文もほんとは拡散していくものが書きたい。

あと一週間で朝ドラも休止になってレビューも休止。これは絵はないが今期は朝見て、できるだけ昼の再放送までに原稿を書き上げることを強いていたので、これまた、結構、プレッシャーだった。繰り返すが、文章ならこれくらいの時間があれば最低限のレベルのものは書けるというなんとなくの体感があるのだが、場合によってはやっぱりもうちょっと時間をかけたいと思うこともあるし、なかなか書き出せないこともある。また、コロナ禍中は取材もないからへんに時間があって、もっと時間をかけて書きたいというときもある。にもかかわらず午前中に終わらせないといけない。ただ、そのほうが昼間時間ができて良いようにも思う。そんな朝ドラレビューもしばしない。右肩も左肩も重荷がなくなったとき、私はどうなるんだろう。ただただぼんやりしてしまいそう。1ヶ月ぼーっ。1ヶ月掃除。それから動きたい。つまり3ヶ月休止にならないかな。1ヶ月じゃ短すぎる。麒麟は8月半ば? 下旬?という噂なので、2ヶ月くらいかな。4月から6月の自粛期間とだいたい同じ感覚か。2ヶ月って意外とあっという間だったから、3ヶ月ほしいなあ。

どのみち、休みっていっても完全休みではない。
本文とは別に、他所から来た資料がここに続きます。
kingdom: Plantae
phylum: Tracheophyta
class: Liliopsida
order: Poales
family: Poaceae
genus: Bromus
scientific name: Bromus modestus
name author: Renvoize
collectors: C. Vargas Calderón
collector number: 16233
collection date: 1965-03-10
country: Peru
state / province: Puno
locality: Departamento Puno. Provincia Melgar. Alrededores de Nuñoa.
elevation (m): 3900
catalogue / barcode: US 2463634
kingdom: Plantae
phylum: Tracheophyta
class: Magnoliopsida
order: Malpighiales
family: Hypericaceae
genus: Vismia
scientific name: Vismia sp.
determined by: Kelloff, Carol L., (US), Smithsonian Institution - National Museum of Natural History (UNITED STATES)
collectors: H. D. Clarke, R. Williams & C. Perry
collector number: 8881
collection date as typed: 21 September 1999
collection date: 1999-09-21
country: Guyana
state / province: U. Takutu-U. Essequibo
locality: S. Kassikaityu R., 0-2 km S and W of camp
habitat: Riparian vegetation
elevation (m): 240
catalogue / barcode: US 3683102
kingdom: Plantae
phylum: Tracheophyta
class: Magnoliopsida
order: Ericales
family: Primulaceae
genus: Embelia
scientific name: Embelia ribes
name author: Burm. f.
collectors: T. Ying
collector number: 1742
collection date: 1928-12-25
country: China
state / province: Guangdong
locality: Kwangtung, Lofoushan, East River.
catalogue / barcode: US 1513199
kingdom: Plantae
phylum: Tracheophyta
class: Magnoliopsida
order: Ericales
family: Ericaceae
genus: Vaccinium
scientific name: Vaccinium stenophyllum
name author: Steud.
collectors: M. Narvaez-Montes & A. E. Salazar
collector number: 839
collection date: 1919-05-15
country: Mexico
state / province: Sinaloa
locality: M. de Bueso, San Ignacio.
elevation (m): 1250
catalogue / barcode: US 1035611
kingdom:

止まっていたレギュラー仕事が再開しはじめ、麒麟は来ないが仕事はちょいちょい来る。

写真は先日インタビュー仕事で立てられていたアクリル板。編集さんがせっせと除菌シートで拭いていた。不思議な光景だなあ。エアコンつけつつドア開けて換気しているから見本誌が湿気ってた。梅雨まっさかり。

インタビューもほんとうは拡散していくものがしたい。